- [What you are asked to do]:
Can you pick up the Leverage episode recap and carry it on from its final sentence?

Leverage rarely plays around much with time, generally running straight through from beginning to end with only occasional detours for con explication or character asides. Tonight is a little different. We open in the present with a completely blitzed Nathan crashing a party dedicating a new museum wing to his old boss at IYS, Ian Blackpool. Offering to sell Blackpool something, we finally realize this is a con when he calls over Sophie, posing as Portia, a representative from the Vatican. We also realize Nate is not as drunk as he appears, at least not as incapacitated.

Jumping back to two weeks earlier, we get the setup – an intervention for Nate, who wants them “not to get hung up on the alcoholic” part of him being a functioning alcoholic. But since this is a Leverage-style intervention, the team just wants to help Nate get revenge. ((Good for Nate. He didn’t have to say, “no, no, no.”))

Watch the opening closely and remember it for next week’s finale, particularly this exchange:

Blackpool: Are you here to kill me, Nate?
Nate: Not tonight.
Blackpool: Well in that case, come in. There are shrimp.
Nate: I do love shrimp.

There will be a test on that later.

Eliot’s in a tux, but for once he’s not stuck playing a waiter. He’s playing the Vatican art expert, Adam Sinclair. And making time with a lovely blond at the—uh-oh, it’s Nate’s ex-wife Maggie!

There’s a lot of interesting interplay between Nate of the past and Nate of the present as he tries to talk with Maggie and not appear as desperate as the con requires him to be, at the same time being unable to tell her what he’s really doing. All of that is compounded by Maggie’s interest in in-character Eliot, and Sophie’s obvious jealousy of Nate and Maggie. But there’s something else, as well.

As Nate is fond of telling us, he’s a functional alcoholic. We’ve really only seen his drinking be a problem one time, back in “The Snow Job”, and even then it didn’t have a true negative impact on the job. But as Sophie points out late in tonight’s episode, “we’re all addicts. We’re all addicted to our pasts.” In the conference room after the party, when discussing the best way to move forward with the 1st David, Sophie practically twitches like a junkie looking for a fix. Her eyes glaze over with zeal and hunger as she tries to convince the team to keep the maquette.

- [Given entries]:
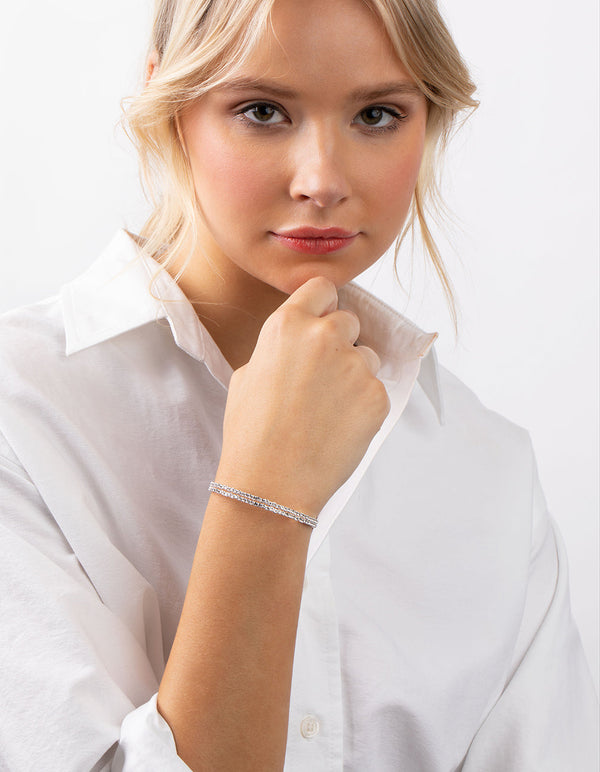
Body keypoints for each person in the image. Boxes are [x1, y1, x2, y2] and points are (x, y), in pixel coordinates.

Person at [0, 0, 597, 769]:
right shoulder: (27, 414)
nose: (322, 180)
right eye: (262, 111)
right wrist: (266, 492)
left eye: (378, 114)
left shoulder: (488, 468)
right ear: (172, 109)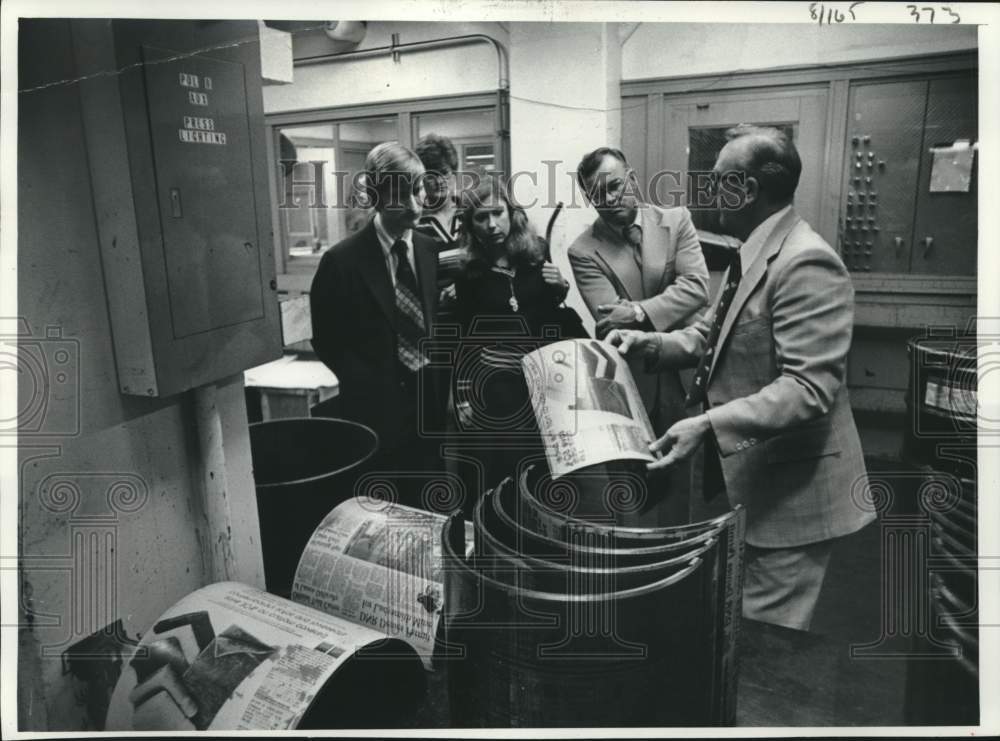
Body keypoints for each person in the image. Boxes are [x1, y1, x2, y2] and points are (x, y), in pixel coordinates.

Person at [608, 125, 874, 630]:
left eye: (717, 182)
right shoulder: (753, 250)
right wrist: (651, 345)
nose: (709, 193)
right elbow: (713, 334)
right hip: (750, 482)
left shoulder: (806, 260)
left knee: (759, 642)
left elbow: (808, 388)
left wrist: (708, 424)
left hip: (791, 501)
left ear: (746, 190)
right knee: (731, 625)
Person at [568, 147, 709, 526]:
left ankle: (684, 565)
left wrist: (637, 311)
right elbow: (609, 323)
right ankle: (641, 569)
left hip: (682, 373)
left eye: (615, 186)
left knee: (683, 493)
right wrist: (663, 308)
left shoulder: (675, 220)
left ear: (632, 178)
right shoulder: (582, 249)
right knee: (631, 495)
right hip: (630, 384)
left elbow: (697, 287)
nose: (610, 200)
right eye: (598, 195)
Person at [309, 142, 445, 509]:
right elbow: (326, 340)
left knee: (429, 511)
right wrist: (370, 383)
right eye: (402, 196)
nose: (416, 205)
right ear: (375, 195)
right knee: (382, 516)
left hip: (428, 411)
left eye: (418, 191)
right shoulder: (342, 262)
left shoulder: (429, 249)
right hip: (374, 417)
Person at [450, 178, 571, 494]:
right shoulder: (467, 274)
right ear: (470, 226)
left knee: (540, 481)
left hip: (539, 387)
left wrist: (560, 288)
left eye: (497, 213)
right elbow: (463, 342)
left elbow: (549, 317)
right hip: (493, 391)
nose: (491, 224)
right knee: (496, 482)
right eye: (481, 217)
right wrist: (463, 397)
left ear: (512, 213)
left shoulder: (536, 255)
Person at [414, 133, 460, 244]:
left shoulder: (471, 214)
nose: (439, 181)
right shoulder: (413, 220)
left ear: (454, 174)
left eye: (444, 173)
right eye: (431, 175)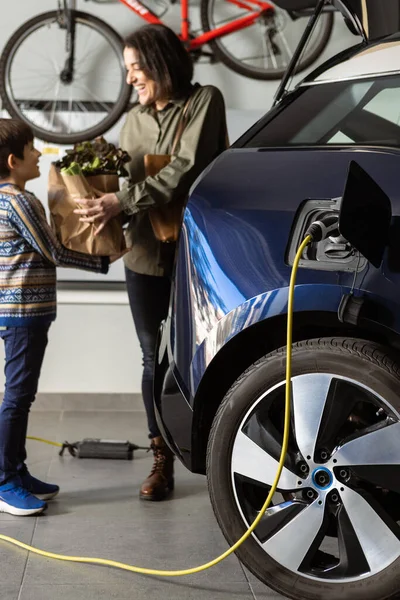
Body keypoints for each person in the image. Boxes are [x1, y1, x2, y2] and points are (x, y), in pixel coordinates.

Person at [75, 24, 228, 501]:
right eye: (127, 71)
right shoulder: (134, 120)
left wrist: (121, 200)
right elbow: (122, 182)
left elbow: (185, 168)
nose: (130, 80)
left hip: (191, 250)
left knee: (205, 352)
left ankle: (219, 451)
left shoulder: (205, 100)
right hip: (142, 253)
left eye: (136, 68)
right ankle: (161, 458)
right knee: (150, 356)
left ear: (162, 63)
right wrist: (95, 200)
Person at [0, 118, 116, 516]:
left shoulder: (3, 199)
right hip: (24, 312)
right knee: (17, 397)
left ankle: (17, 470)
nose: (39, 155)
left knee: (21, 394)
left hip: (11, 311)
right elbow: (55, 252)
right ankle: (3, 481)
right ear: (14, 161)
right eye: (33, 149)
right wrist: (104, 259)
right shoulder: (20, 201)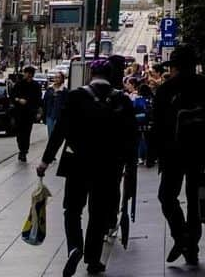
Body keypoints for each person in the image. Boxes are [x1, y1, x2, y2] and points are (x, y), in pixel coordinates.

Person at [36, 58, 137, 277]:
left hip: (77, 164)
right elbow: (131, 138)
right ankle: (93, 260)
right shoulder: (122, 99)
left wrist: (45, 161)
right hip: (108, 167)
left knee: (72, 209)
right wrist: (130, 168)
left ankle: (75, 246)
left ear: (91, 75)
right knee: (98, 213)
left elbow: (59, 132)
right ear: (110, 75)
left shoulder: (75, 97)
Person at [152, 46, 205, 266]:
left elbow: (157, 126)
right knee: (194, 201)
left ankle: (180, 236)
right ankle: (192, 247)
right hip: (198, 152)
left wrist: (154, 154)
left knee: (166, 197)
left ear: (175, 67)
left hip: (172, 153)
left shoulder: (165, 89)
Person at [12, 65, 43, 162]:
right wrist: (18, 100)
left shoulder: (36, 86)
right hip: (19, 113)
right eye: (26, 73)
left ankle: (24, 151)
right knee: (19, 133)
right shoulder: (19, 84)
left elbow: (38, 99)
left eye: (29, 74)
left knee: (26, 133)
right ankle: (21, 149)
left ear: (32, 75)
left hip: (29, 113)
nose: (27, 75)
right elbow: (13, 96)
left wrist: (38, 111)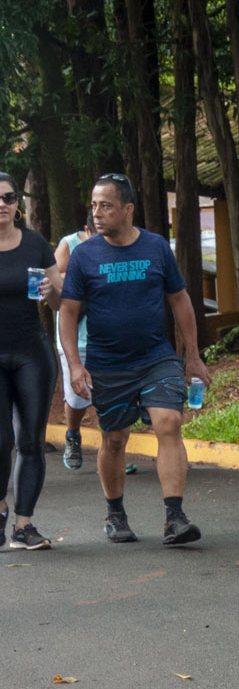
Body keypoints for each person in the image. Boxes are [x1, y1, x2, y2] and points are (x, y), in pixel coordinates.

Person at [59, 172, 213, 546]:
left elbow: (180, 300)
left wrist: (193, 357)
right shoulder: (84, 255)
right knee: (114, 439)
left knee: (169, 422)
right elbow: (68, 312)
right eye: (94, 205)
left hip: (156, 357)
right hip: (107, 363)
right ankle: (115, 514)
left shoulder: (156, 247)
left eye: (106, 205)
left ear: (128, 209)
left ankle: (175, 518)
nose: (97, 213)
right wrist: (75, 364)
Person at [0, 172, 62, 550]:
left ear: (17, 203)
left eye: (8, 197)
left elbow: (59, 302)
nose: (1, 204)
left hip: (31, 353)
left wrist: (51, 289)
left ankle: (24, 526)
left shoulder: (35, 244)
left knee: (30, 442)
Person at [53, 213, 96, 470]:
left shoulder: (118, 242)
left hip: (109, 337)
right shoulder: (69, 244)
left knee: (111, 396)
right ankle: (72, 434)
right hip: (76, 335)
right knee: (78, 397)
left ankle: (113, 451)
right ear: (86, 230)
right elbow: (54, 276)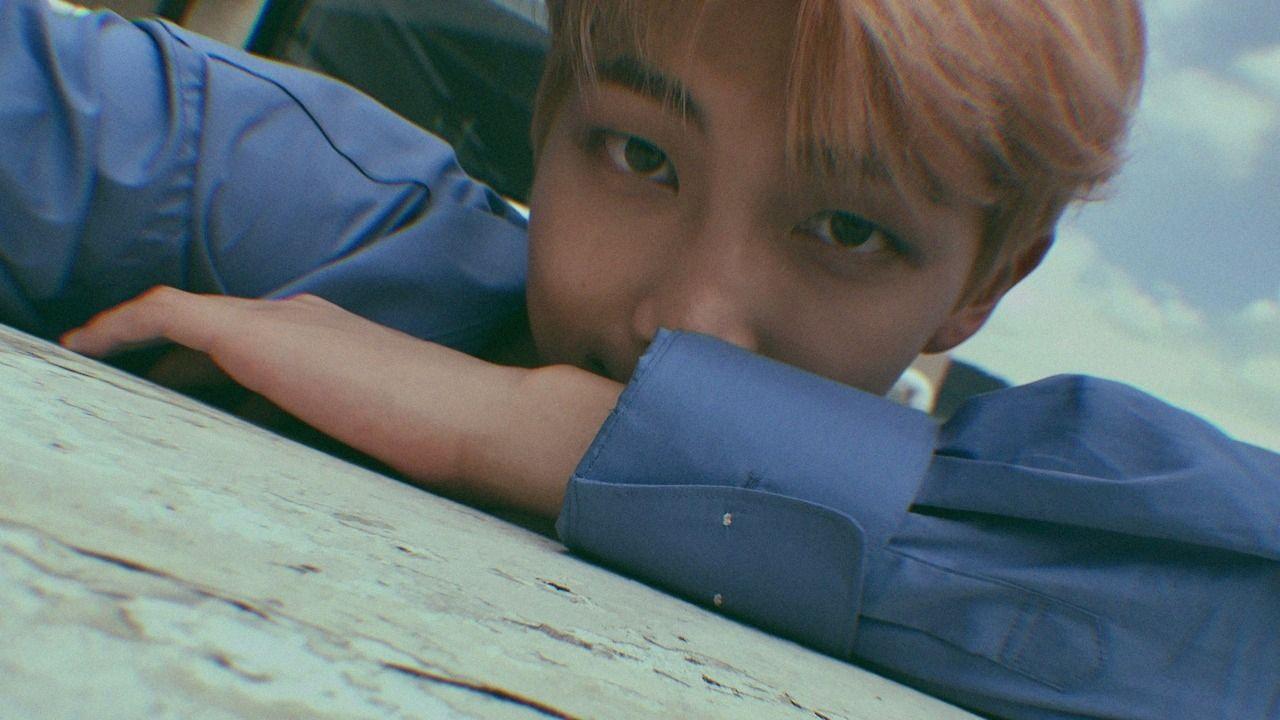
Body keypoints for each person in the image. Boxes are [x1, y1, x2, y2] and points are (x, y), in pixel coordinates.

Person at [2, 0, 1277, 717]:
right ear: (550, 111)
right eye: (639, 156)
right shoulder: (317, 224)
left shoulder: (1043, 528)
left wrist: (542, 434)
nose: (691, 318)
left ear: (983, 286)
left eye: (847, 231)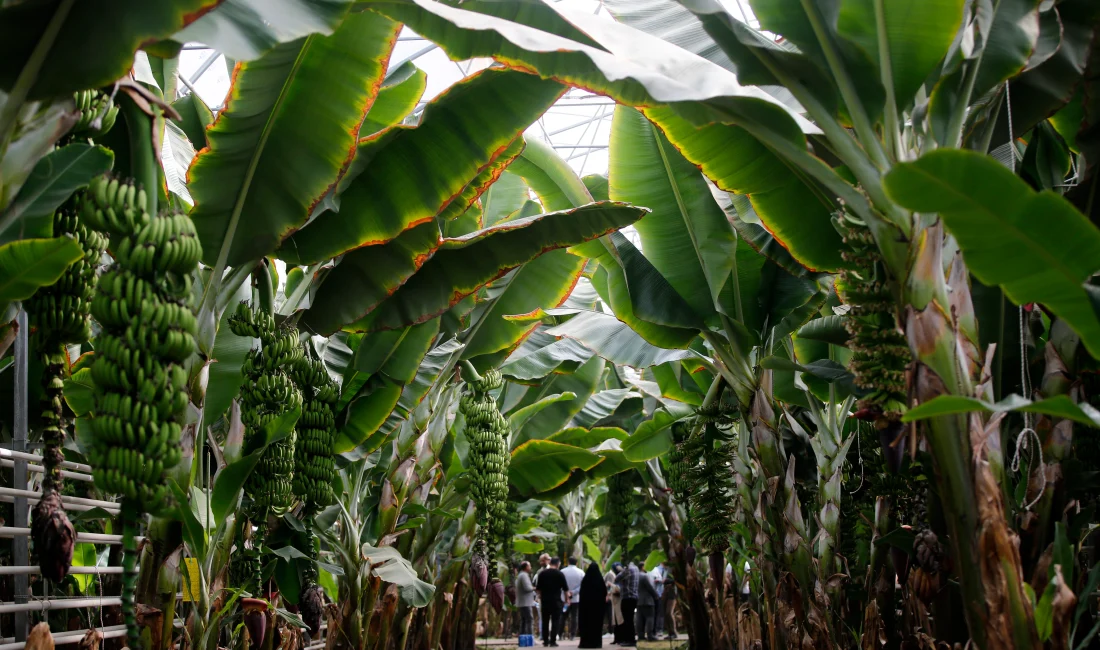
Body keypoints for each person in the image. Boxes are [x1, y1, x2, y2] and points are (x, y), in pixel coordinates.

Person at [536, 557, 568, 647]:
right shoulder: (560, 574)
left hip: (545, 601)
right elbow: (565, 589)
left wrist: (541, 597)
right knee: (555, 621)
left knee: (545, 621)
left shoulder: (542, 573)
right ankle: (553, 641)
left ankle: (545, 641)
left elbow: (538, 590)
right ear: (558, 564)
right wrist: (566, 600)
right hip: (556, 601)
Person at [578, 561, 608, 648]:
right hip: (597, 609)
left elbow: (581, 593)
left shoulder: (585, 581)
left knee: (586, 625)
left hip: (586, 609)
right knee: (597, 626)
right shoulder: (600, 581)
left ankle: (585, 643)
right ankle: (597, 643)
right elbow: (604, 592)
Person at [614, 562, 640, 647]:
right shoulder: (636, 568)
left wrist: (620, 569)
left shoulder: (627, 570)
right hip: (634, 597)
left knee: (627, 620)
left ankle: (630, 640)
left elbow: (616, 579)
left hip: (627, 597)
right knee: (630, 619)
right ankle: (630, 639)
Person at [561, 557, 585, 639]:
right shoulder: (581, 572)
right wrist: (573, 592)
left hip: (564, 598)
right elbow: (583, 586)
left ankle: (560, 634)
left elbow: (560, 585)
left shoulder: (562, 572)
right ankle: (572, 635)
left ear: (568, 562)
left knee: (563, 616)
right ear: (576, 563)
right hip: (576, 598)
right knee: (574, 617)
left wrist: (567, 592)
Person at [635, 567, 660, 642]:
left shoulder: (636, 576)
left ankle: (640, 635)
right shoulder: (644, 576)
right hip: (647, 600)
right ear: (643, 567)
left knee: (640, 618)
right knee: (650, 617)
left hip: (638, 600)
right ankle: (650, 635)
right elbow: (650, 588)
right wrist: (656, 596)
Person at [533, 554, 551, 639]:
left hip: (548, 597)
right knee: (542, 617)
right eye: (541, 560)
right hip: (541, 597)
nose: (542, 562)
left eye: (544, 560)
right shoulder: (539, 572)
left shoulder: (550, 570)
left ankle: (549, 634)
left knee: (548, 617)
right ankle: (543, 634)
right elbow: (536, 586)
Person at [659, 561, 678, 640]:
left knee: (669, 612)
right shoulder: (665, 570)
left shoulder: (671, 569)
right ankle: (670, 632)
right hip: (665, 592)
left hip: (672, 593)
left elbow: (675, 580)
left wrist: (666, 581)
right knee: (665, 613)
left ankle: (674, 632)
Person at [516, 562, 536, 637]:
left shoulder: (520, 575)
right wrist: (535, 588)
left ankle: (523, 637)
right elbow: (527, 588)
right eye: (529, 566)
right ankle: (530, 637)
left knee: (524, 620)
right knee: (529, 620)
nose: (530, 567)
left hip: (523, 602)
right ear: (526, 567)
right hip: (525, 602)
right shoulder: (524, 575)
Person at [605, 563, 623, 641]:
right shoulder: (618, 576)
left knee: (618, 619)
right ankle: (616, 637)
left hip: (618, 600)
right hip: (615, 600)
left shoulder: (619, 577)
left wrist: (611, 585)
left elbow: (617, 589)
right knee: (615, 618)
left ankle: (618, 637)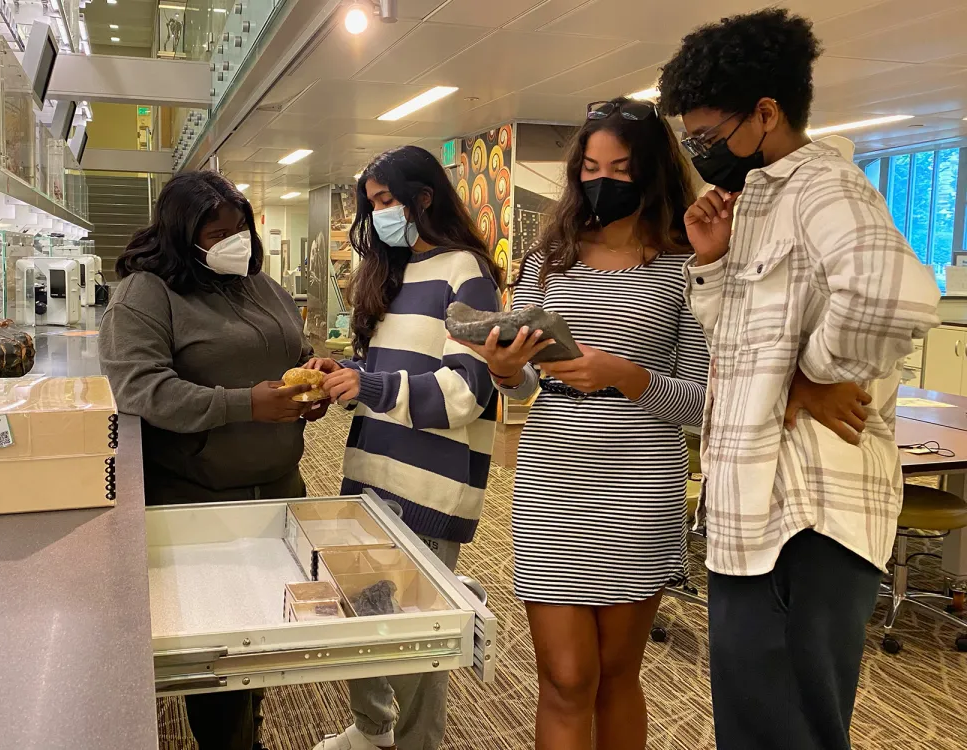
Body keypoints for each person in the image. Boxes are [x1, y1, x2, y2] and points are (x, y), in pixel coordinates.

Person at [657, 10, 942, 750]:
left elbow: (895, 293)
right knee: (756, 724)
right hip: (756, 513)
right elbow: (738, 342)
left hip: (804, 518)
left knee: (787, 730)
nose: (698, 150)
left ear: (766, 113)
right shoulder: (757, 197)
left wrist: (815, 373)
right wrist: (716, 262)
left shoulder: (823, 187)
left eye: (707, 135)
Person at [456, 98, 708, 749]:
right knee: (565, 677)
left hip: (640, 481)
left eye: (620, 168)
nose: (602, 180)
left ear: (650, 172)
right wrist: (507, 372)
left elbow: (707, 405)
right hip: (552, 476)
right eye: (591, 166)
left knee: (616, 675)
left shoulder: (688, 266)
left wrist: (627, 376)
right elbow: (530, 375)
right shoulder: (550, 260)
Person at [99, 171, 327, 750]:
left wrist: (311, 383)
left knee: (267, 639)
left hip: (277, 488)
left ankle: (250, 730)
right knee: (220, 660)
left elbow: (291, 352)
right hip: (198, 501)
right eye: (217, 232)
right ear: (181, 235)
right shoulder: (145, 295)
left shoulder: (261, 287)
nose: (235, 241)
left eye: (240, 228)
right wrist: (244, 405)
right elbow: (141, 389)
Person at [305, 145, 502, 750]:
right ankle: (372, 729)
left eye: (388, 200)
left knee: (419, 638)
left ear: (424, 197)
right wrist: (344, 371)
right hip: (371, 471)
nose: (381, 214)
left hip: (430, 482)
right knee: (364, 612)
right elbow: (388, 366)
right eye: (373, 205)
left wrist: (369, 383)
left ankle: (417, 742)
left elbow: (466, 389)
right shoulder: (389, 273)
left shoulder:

- [The answer]:
Her addiction to stealing costs the team everything.

Nate’s addiction to revenge costs the team everything.

Because as sure as we know Sophie wants to steal and keep the 1st David because she’s the one who took the 2nd David from the Vatican, and as sure as we know Nate eventually had to go after Blackpool, Jim Sterling knows as well. Sterling uses his knowledge of Sophie and Nate – they’re open books when it comes to these things, so it’s no great leap – to exact some revenge of his own for some perceived slight Nate committed in their past. Perhaps it was his spurned desire to be Nate’s friend that did it, but regardless of the cause, Sterling is in this for more than a corner office.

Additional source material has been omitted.